====== MATERIAL PROVIDED ======
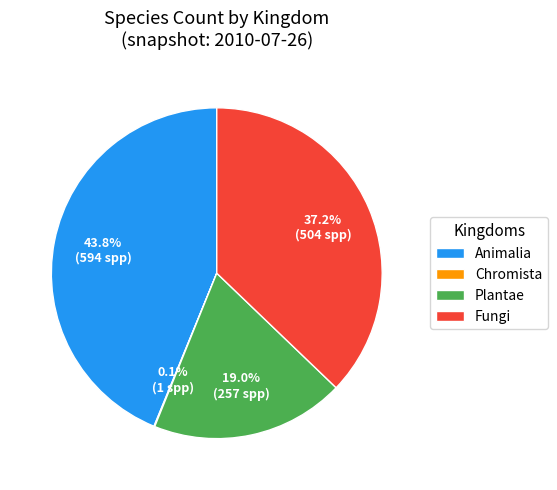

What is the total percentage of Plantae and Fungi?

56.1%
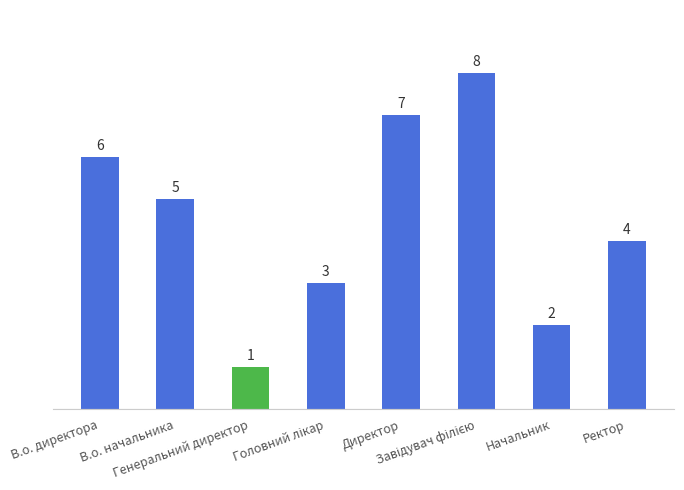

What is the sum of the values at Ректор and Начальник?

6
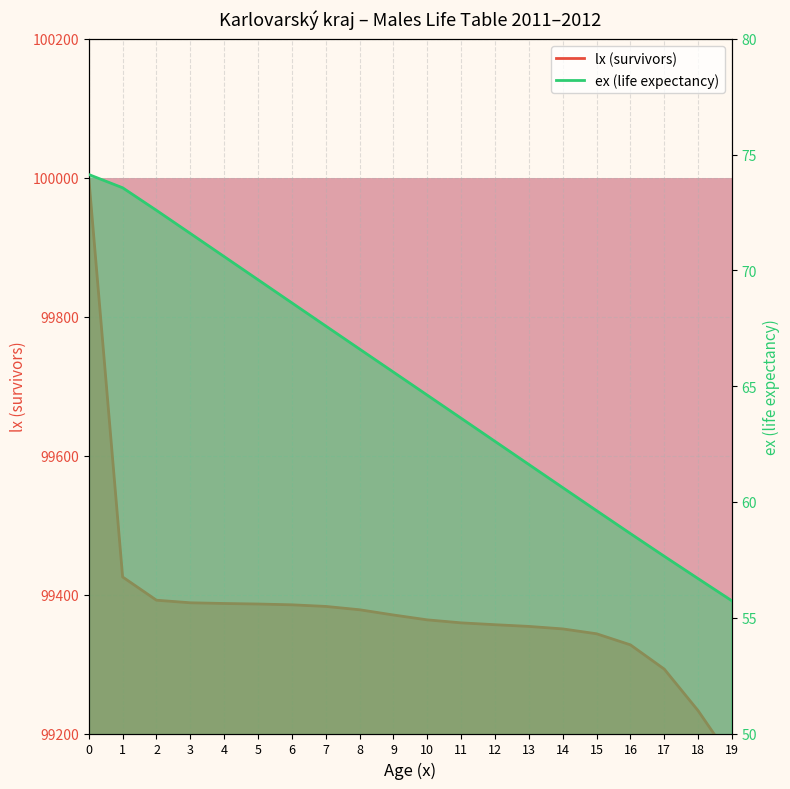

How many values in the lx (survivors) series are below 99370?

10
======
====== MATERIAL PROVIDED ======
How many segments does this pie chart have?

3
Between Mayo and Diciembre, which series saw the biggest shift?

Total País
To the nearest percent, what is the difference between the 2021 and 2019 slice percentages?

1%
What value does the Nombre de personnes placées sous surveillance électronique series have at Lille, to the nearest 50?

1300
======
● **PROBLEM STATEMENT**
Which lines in the items contain the word "values" with that exact capitalization? Copy out each one.

● **RESULT BELOW**
What is the sum of the values at Ректор and Начальник?
How many values in the lx (survivors) series are below 99370?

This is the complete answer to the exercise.